Temporary workers have been the most divisive issue. They receive no benefits and earn $9.80 an hour.  According to the UAW, one out of every four jobs at the factory is now a temporary position.  For permanent employees, pay has been capped at $15.80 an hour. Healthcare costs are rising.  Single and spousal health insurance costs $60 per week, and family health insurance costs $110 per week, meaning that workers paid the top wage of $15.80/hour, or roughly $33,000 per year, will see their take-home pay reduced to just $27,000 per year when they purchase family health insurance.  

For veteran workers, the wage cap was instrumental in the decision to unionize.  Alan Amos, a 50-year-old worker, explained:

“I made the choice to join together with others at the plant because I don’t want the next kid who starts at CVG to have to work more than a decade just to be stuck at $15/hour.  Winning this union is life-changing not just for me or my family, but for the next generation of people in Piedmont who will work at this factory and now have a real chance at a decent living.”

In an op-ed for the Anniston Star, CVG worker Becky Buttram explained the conditions facing workers at the plant:

When we express concern with the lack of air-conditioning and poor ventilation — which every day causes many of us to breathe in hazardous smoke and fumes — we’re told they’ll “look into it.” Or we’re given Popsicles to keep cool.

We don’t need Popsicles. We need good jobs. And we know that winning better jobs is important not just for me and my coworkers, but also for manufacturing workers throughout Alabama who continue to face pay cuts in the face of rising costs of living.

Buttram identifies with the broader struggle of the Southern worker:

A recent report found that 1 out of 4 manufacturing jobs in Alabama now pays less than $23,000 a year. This is below the federal poverty level for a family of four. And more than 1 out of every 10 manufacturing workers in Alabama is now employed by temporary staffing agencies — earning 35 percent less than those hired directly.
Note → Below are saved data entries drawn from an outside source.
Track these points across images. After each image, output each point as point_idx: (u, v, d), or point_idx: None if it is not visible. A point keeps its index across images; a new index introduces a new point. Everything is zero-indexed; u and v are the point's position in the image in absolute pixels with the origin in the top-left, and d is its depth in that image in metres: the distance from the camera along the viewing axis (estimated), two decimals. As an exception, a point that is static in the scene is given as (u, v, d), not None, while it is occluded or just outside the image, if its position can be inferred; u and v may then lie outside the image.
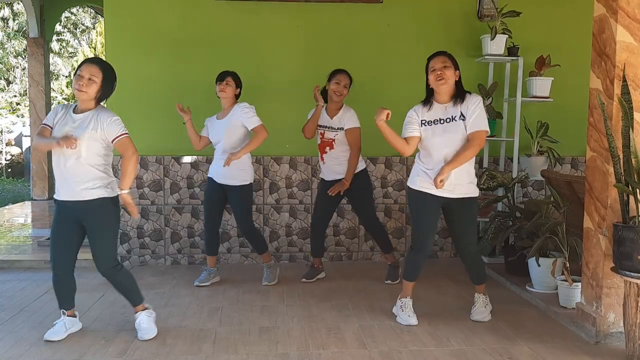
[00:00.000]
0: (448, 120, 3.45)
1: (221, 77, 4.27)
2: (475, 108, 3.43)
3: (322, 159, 4.39)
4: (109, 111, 3.28)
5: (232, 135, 4.21)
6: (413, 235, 3.66)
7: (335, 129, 4.31)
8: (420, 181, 3.51)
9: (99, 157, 3.23)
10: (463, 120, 3.44)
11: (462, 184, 3.48)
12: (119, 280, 3.37)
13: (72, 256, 3.34)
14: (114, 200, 3.30)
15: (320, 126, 4.35)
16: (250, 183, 4.33)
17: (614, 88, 3.18)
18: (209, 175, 4.39)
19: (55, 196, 3.31)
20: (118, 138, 3.23)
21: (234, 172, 4.21)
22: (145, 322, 3.39)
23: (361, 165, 4.38)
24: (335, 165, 4.34)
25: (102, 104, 3.35)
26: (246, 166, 4.28)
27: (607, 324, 3.28)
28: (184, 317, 3.72)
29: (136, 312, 3.43)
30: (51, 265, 3.34)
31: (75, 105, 3.30)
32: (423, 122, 3.49)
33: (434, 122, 3.47)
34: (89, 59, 3.31)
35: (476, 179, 3.60)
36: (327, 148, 4.34)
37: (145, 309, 3.45)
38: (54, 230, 3.31)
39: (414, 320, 3.59)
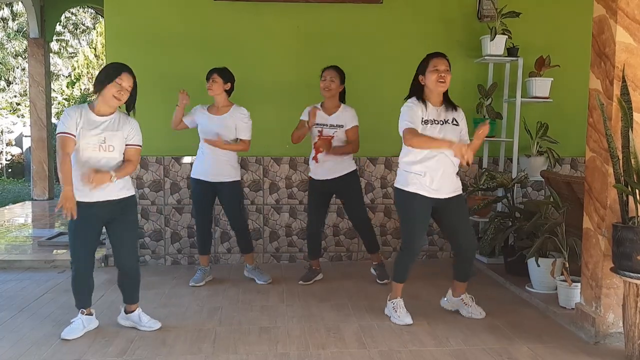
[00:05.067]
0: (442, 122, 3.48)
1: (208, 76, 4.30)
2: (465, 122, 3.58)
3: (316, 158, 4.34)
4: (130, 117, 3.44)
5: (226, 135, 4.25)
6: (404, 237, 3.65)
7: (334, 126, 4.30)
8: (412, 184, 3.49)
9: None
10: (456, 125, 3.50)
11: (449, 183, 3.51)
12: (137, 275, 3.52)
13: (94, 254, 3.48)
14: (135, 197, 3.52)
15: (317, 124, 4.31)
16: (239, 180, 4.42)
17: (614, 89, 3.18)
18: (195, 177, 4.35)
19: (83, 199, 3.26)
20: (134, 146, 3.39)
21: (226, 169, 4.29)
22: (146, 316, 3.53)
23: (353, 166, 4.41)
24: (331, 163, 4.31)
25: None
26: (235, 164, 4.37)
27: (606, 324, 3.29)
28: (184, 317, 3.73)
29: (132, 311, 3.54)
30: (74, 264, 3.37)
31: (87, 105, 3.34)
32: (423, 120, 3.47)
33: (430, 121, 3.47)
34: (125, 67, 3.34)
35: (459, 177, 3.61)
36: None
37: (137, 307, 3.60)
38: (79, 230, 3.32)
39: (409, 320, 3.60)
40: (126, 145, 3.36)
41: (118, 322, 3.58)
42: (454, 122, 3.50)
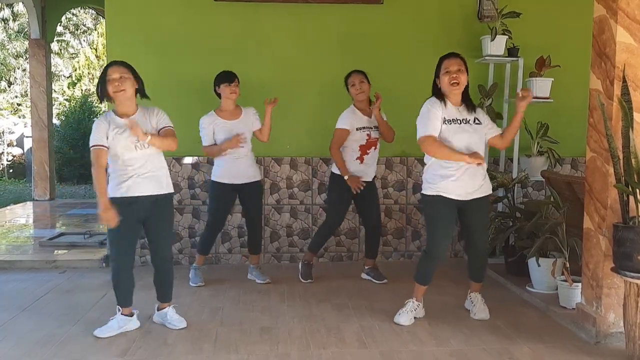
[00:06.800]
0: (463, 121, 3.45)
1: (230, 79, 4.31)
2: (488, 118, 3.61)
3: (362, 159, 4.34)
4: (150, 107, 3.50)
5: (249, 135, 4.38)
6: (429, 242, 3.60)
7: (376, 127, 4.36)
8: (436, 187, 3.45)
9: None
10: (479, 124, 3.48)
11: (476, 184, 3.48)
12: (172, 272, 3.62)
13: (135, 251, 3.55)
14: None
15: (364, 128, 4.31)
16: (261, 179, 4.61)
17: (614, 89, 3.18)
18: (223, 182, 4.32)
19: (125, 194, 3.33)
20: (165, 127, 3.44)
21: (251, 170, 4.41)
22: (175, 314, 3.58)
23: None
24: (372, 165, 4.42)
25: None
26: (255, 163, 4.51)
27: (607, 324, 3.29)
28: (185, 317, 3.71)
29: (163, 308, 3.60)
30: (115, 262, 3.42)
31: (112, 112, 3.38)
32: (444, 119, 3.43)
33: (451, 120, 3.44)
34: (110, 63, 3.39)
35: (487, 177, 3.59)
36: (373, 148, 4.36)
37: (171, 305, 3.64)
38: (123, 227, 3.33)
39: (403, 320, 3.59)
40: (158, 130, 3.42)
41: (153, 320, 3.64)
42: (477, 122, 3.48)
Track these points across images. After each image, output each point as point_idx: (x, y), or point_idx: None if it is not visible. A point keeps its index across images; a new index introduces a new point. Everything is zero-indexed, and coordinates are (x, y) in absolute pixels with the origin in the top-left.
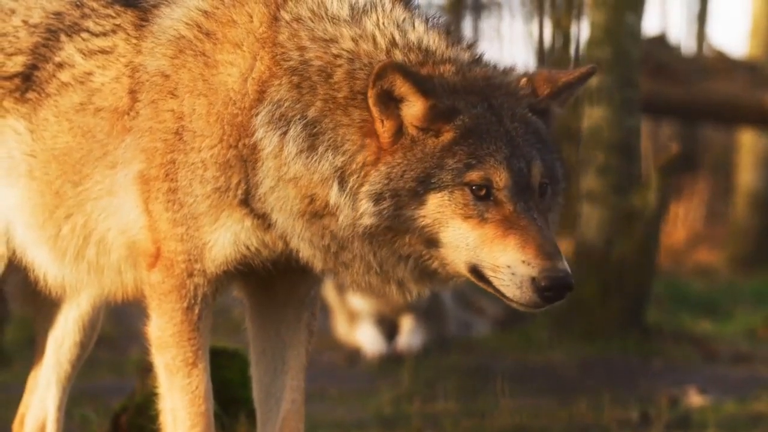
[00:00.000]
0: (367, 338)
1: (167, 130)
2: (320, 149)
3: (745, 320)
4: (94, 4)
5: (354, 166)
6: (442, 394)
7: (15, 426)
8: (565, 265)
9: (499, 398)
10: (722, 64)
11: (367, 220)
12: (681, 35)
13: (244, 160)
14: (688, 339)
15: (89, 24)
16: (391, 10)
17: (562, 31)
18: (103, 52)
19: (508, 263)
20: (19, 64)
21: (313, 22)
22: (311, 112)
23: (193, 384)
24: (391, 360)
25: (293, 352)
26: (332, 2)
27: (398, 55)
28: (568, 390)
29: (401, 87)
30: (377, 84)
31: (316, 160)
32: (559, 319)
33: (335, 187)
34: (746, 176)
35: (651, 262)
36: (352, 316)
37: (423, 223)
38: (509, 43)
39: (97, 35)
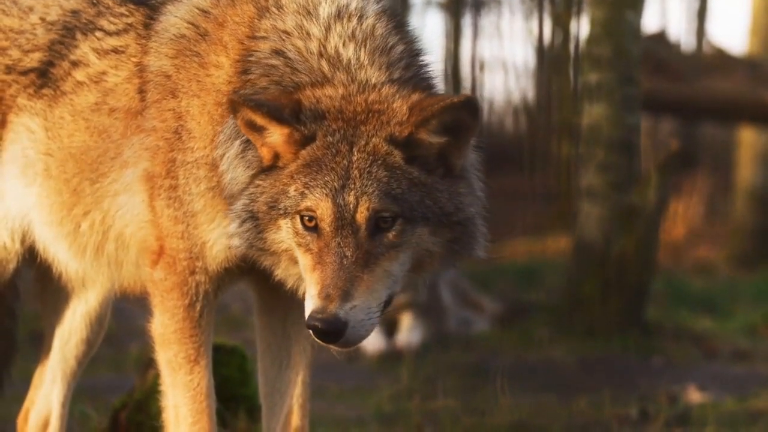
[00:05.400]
0: None
1: (168, 129)
2: (239, 167)
3: (744, 317)
4: (109, 2)
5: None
6: (441, 391)
7: (20, 421)
8: (339, 310)
9: (499, 395)
10: (722, 61)
11: (235, 241)
12: (681, 32)
13: None
14: (688, 336)
15: (103, 23)
16: (359, 21)
17: (561, 28)
18: (116, 51)
19: (306, 296)
20: (36, 60)
21: (294, 14)
22: None
23: (195, 381)
24: (391, 357)
25: (298, 348)
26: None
27: (315, 65)
28: (567, 387)
29: (256, 118)
30: (237, 117)
31: (237, 176)
32: (559, 317)
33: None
34: (746, 173)
35: (651, 259)
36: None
37: (284, 247)
38: (509, 41)
39: (110, 34)
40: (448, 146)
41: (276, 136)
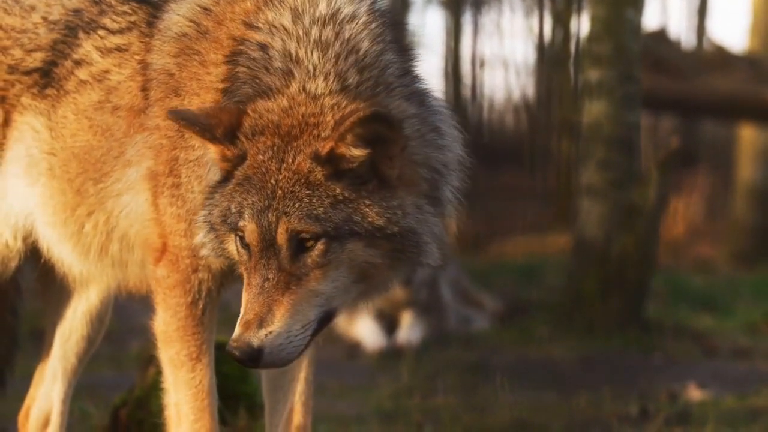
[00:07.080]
0: (366, 332)
1: (171, 127)
2: (218, 174)
3: (744, 315)
4: (112, 1)
5: None
6: (441, 389)
7: (20, 418)
8: (253, 338)
9: (499, 393)
10: (722, 59)
11: (204, 251)
12: (681, 30)
13: None
14: (688, 334)
15: (106, 21)
16: (335, 26)
17: (562, 25)
18: (119, 49)
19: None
20: (38, 60)
21: (291, 10)
22: None
23: (196, 378)
24: (391, 354)
25: None
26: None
27: (283, 68)
28: (568, 385)
29: (192, 135)
30: (182, 128)
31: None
32: (559, 314)
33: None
34: (746, 171)
35: (651, 257)
36: (352, 311)
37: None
38: (510, 38)
39: (113, 32)
40: (375, 158)
41: (211, 153)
The company that operates my plant is a perfect example of how major auto manufacturers are now driving a race to the bottom in Alabama. Working families in Piedmont, across Alabama and throughout the country deserve good jobs that allow them to support themselves and their families. It begins with people like us standing up to demand more, and we won’t stop fighting until we see change.

Daniel B. Cornfield, a labor relations expert at Vanderbilt University, said the vote was significant despite the small size of the factory because it shows that unions are still be viable in the South despite recent losses:

“If the U.A.W. can succeed in organizing a Southern manufacturer, it makes a statement that trade unionism is not necessarily an anathema to Southern work culture.”